### [Text excerpt]
--------------------

New method improves detection of disease changes.
Using new MRI method, providers can identify damage to white brain matter in patients with multiple sclerosis that has previously appeared normal, according to new research findings.
By using a novel software solution, developed by MRI software solution company Random Walk Imaging (RWI), investigators showed that enhancing MRI images to the microscopic level can reveal a greater level of detail about damage to the brain than was previously possible. This data can help researchers determine a stronger correlation to disease clinical and cognitive scores, the team said.
“The data from this study provide convincing evidence that microscopic mapping substantially advances the assessment of cerebral white matter degeneration in multiple sclerosis,” said Tim Dyrby, Ph.D., the associate professor who led the study at the Danish Research Center for Magnetic Resonance, Copenhagen University Hospital Hvidovre and Technical University of Denmark. “This information, which cannot be seen using standard MRI techniques, such as diffusion tensor imaging (DTI), could provide a unique opportunity for precision imaging, leading to a more accurate diagnosis both in MS and other degenerative CNS diseases.”
The team published their results in Brain Communications.

--------------------

### [Information supplied]
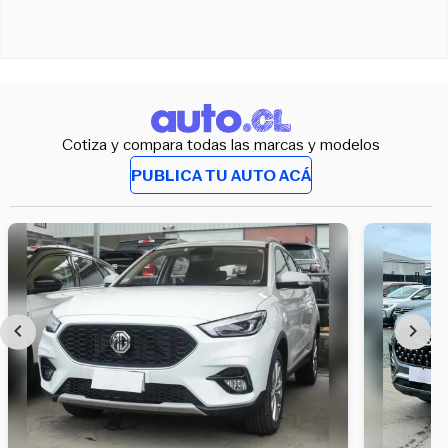
Cotiza y compara todas las marcas y modelos
PUBLICA TU AUTO ACÁ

--------------------

### [Work to be completed]
Copy everything from "New method improves" down to "new research findings." in the MRI method text, changing "white brain matter" to "cerebral white matter".

### [Output for this exercise]
New method improves detection of disease changes.
Using new MRI method, providers can identify damage to cerebral white matter in patients with multiple sclerosis that has previously appeared normal, according to new research findings.